***** Data under study
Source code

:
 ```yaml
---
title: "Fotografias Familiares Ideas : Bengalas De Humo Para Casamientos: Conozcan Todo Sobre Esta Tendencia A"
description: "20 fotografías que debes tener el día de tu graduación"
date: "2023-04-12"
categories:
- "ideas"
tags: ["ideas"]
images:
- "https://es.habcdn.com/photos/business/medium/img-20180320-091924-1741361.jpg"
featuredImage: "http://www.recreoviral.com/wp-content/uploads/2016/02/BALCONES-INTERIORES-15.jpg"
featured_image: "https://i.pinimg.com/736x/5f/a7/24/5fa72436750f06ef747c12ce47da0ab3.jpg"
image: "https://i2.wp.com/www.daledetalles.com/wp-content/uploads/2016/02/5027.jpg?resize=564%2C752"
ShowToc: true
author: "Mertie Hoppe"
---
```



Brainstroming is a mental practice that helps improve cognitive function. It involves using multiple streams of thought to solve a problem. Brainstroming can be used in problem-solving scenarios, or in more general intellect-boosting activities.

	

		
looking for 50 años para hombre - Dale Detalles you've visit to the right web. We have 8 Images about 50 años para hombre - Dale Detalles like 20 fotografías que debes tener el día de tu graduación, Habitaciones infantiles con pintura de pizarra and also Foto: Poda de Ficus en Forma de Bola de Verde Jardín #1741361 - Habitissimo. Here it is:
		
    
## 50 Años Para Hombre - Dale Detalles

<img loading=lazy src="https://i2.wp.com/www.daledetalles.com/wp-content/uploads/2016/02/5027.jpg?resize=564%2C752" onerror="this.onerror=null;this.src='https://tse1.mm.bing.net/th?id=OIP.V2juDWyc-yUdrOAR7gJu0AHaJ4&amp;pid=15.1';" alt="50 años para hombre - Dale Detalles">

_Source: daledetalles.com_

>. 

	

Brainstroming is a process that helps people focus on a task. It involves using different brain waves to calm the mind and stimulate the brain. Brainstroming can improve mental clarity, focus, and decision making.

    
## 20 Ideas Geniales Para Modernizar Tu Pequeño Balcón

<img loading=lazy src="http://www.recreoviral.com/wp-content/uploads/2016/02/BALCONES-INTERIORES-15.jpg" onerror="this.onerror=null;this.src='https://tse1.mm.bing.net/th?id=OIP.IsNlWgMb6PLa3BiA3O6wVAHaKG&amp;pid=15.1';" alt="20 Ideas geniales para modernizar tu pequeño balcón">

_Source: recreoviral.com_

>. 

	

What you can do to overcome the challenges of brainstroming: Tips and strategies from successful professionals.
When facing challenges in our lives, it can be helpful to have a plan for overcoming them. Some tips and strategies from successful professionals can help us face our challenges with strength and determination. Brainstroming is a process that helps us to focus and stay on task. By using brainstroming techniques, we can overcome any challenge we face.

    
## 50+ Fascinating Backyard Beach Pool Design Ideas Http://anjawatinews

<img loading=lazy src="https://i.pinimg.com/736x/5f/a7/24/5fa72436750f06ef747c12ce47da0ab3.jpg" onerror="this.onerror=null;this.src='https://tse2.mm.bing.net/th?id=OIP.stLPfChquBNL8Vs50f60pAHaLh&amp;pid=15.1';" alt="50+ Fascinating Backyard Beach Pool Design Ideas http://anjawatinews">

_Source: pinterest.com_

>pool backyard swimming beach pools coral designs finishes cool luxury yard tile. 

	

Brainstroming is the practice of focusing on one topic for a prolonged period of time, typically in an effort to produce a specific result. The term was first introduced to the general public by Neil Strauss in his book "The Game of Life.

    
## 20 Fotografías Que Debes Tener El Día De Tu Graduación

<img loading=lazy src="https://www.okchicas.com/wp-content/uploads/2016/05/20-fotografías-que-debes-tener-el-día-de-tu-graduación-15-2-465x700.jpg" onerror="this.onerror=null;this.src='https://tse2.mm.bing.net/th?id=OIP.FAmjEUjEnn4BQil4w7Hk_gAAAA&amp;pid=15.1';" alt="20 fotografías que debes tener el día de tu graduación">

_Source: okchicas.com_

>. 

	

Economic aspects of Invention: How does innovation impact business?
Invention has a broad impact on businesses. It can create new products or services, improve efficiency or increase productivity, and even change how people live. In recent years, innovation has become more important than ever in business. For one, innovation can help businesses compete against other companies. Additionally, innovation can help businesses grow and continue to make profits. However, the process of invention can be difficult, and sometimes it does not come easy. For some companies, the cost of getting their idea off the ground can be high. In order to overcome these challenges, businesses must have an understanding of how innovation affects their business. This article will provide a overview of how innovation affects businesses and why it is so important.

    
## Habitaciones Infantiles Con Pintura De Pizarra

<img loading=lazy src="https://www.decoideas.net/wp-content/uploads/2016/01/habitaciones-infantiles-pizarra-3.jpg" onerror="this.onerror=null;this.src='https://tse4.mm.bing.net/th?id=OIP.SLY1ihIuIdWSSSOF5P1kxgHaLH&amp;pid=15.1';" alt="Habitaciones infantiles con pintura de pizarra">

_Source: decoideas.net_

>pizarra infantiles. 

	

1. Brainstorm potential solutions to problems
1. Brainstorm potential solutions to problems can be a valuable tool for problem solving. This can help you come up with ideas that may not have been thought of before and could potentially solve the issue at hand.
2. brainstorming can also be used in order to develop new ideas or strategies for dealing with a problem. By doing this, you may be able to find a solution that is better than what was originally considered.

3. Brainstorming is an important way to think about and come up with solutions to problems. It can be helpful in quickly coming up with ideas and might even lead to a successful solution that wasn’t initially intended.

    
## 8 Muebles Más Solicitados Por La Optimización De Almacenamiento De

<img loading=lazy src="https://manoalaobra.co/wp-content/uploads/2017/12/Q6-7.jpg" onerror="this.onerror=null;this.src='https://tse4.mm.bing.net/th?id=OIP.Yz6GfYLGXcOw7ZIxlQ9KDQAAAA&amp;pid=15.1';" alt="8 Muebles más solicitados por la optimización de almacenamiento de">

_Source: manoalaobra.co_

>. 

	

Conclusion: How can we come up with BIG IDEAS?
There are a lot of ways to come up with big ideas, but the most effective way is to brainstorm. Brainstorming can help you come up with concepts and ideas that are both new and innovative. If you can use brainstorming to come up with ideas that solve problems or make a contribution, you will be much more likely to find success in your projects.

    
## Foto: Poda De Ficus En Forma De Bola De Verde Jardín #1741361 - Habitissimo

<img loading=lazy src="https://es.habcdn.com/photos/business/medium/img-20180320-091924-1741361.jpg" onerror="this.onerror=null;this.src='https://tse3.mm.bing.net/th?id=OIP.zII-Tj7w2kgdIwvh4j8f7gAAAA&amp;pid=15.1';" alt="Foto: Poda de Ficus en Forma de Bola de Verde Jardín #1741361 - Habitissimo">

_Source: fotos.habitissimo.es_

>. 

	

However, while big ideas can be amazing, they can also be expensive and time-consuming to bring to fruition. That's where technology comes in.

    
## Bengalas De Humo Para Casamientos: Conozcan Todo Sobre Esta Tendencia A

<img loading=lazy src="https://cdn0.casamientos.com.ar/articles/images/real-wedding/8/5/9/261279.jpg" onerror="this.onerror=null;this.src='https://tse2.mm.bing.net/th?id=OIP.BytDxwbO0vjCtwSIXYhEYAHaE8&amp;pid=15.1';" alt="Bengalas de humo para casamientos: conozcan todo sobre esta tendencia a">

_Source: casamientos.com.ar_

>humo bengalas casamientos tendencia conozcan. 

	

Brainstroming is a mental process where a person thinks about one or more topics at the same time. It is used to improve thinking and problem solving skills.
**********
- [Task to complete]
Transcribe every entry exactly as it reads.

- [Finished task]
Source code

:
 ```yaml
---
title: "Fotografias Familiares Ideas : Bengalas De Humo Para Casamientos: Conozcan Todo Sobre Esta Tendencia A"
description: "20 fotografías que debes tener el día de tu graduación"
date: "2023-04-12"
categories:
- "ideas"
tags: ["ideas"]
images:
- "https://es.habcdn.com/photos/business/medium/img-20180320-091924-1741361.jpg"
featuredImage: "http://www.recreoviral.com/wp-content/uploads/2016/02/BALCONES-INTERIORES-15.jpg"
featured_image: "https://i.pinimg.com/736x/5f/a7/24/5fa72436750f06ef747c12ce47da0ab3.jpg"
image: "https://i2.wp.com/www.daledetalles.com/wp-content/uploads/2016/02/5027.jpg?resize=564%2C752"
ShowToc: true
author: "Mertie Hoppe"
---
```



Brainstroming is a mental practice that helps improve cognitive function. It involves using multiple streams of thought to solve a problem. Brainstroming can be used in problem-solving scenarios, or in more general intellect-boosting activities.

	

		
looking for 50 años para hombre - Dale Detalles you've visit to the right web. We have 8 Images about 50 años para hombre - Dale Detalles like 20 fotografías que debes tener el día de tu graduación, Habitaciones infantiles con pintura de pizarra and also Foto: Poda de Ficus en Forma de Bola de Verde Jardín #1741361 - Habitissimo. Here it is:
		
    
## 50 Años Para Hombre - Dale Detalles

<img loading=lazy src="https://i2.wp.com/www.daledetalles.com/wp-content/uploads/2016/02/5027.jpg?resize=564%2C752" onerror="this.onerror=null;this.src='https://tse1.mm.bing.net/th?id=OIP.V2juDWyc-yUdrOAR7gJu0AHaJ4&amp;pid=15.1';" alt="50 años para hombre - Dale Detalles">

_Source: daledetalles.com_

>. 

	

Brainstroming is a process that helps people focus on a task. It involves using different brain waves to calm the mind and stimulate the brain. Brainstroming can improve mental clarity, focus, and decision making.

    
## 20 Ideas Geniales Para Modernizar Tu Pequeño Balcón

<img loading=lazy src="http://www.recreoviral.com/wp-content/uploads/2016/02/BALCONES-INTERIORES-15.jpg" onerror="this.onerror=null;this.src='https://tse1.mm.bing.net/th?id=OIP.IsNlWgMb6PLa3BiA3O6wVAHaKG&amp;pid=15.1';" alt="20 Ideas geniales para modernizar tu pequeño balcón">

_Source: recreoviral.com_

>. 

	

What you can do to overcome the challenges of brainstroming: Tips and strategies from successful professionals.
When facing challenges in our lives, it can be helpful to have a plan for overcoming them. Some tips and strategies from successful professionals can help us face our challenges with strength and determination. Brainstroming is a process that helps us to focus and stay on task. By using brainstroming techniques, we can overcome any challenge we face.

    
## 50+ Fascinating Backyard Beach Pool Design Ideas Http://anjawatinews

<img loading=lazy src="https://i.pinimg.com/736x/5f/a7/24/5fa72436750f06ef747c12ce47da0ab3.jpg" onerror="this.onerror=null;this.src='https://tse2.mm.bing.net/th?id=OIP.stLPfChquBNL8Vs50f60pAHaLh&amp;pid=15.1';" alt="50+ Fascinating Backyard Beach Pool Design Ideas http://anjawatinews">

_Source: pinterest.com_

>pool backyard swimming beach pools coral designs finishes cool luxury yard tile. 

	

Brainstroming is the practice of focusing on one topic for a prolonged period of time, typically in an effort to produce a specific result. The term was first introduced to the general public by Neil Strauss in his book "The Game of Life.

    
## 20 Fotografías Que Debes Tener El Día De Tu Graduación

<img loading=lazy src="https://www.okchicas.com/wp-content/uploads/2016/05/20-fotografías-que-debes-tener-el-día-de-tu-graduación-15-2-465x700.jpg" onerror="this.onerror=null;this.src='https://tse2.mm.bing.net/th?id=OIP.FAmjEUjEnn4BQil4w7Hk_gAAAA&amp;pid=15.1';" alt="20 fotografías que debes tener el día de tu graduación">

_Source: okchicas.com_

>. 

	

Economic aspects of Invention: How does innovation impact business?
Invention has a broad impact on businesses. It can create new products or services, improve efficiency or increase productivity, and even change how people live. In recent years, innovation has become more important than ever in business. For one, innovation can help businesses compete against other companies. Additionally, innovation can help businesses grow and continue to make profits. However, the process of invention can be difficult, and sometimes it does not come easy. For some companies, the cost of getting their idea off the ground can be high. In order to overcome these challenges, businesses must have an understanding of how innovation affects their business. This article will provide a overview of how innovation affects businesses and why it is so important.

    
## Habitaciones Infantiles Con Pintura De Pizarra

<img loading=lazy src="https://www.decoideas.net/wp-content/uploads/2016/01/habitaciones-infantiles-pizarra-3.jpg" onerror="this.onerror=null;this.src='https://tse4.mm.bing.net/th?id=OIP.SLY1ihIuIdWSSSOF5P1kxgHaLH&amp;pid=15.1';" alt="Habitaciones infantiles con pintura de pizarra">

_Source: decoideas.net_

>pizarra infantiles. 

	

1. Brainstorm potential solutions to problems
1. Brainstorm potential solutions to problems can be a valuable tool for problem solving. This can help you come up with ideas that may not have been thought of before and could potentially solve the issue at hand.
2. brainstorming can also be used in order to develop new ideas or strategies for dealing with a problem. By doing this, you may be able to find a solution that is better than what was originally considered.

3. Brainstorming is an important way to think about and come up with solutions to problems. It can be helpful in quickly coming up with ideas and might even lead to a successful solution that wasn’t initially intended.

    
## 8 Muebles Más Solicitados Por La Optimización De Almacenamiento De

<img loading=lazy src="https://manoalaobra.co/wp-content/uploads/2017/12/Q6-7.jpg" onerror="this.onerror=null;this.src='https://tse4.mm.bing.net/th?id=OIP.Yz6GfYLGXcOw7ZIxlQ9KDQAAAA&amp;pid=15.1';" alt="8 Muebles más solicitados por la optimización de almacenamiento de">

_Source: manoalaobra.co_

>. 

	

Conclusion: How can we come up with BIG IDEAS?
There are a lot of ways to come up with big ideas, but the most effective way is to brainstorm. Brainstorming can help you come up with concepts and ideas that are both new and innovative. If you can use brainstorming to come up with ideas that solve problems or make a contribution, you will be much more likely to find success in your projects.

    
## Foto: Poda De Ficus En Forma De Bola De Verde Jardín #1741361 - Habitissimo

<img loading=lazy src="https://es.habcdn.com/photos/business/medium/img-20180320-091924-1741361.jpg" onerror="this.onerror=null;this.src='https://tse3.mm.bing.net/th?id=OIP.zII-Tj7w2kgdIwvh4j8f7gAAAA&amp;pid=15.1';" alt="Foto: Poda de Ficus en Forma de Bola de Verde Jardín #1741361 - Habitissimo">

_Source: fotos.habitissimo.es_

>. 

	

However, while big ideas can be amazing, they can also be expensive and time-consuming to bring to fruition. That's where technology comes in.

    
## Bengalas De Humo Para Casamientos: Conozcan Todo Sobre Esta Tendencia A

<img loading=lazy src="https://cdn0.casamientos.com.ar/articles/images/real-wedding/8/5/9/261279.jpg" onerror="this.onerror=null;this.src='https://tse2.mm.bing.net/th?id=OIP.BytDxwbO0vjCtwSIXYhEYAHaE8&amp;pid=15.1';" alt="Bengalas de humo para casamientos: conozcan todo sobre esta tendencia a">

_Source: casamientos.com.ar_

>humo bengalas casamientos tendencia conozcan. 

	

Brainstroming is a mental process where a person thinks about one or more topics at the same time. It is used to improve thinking and problem solving skills.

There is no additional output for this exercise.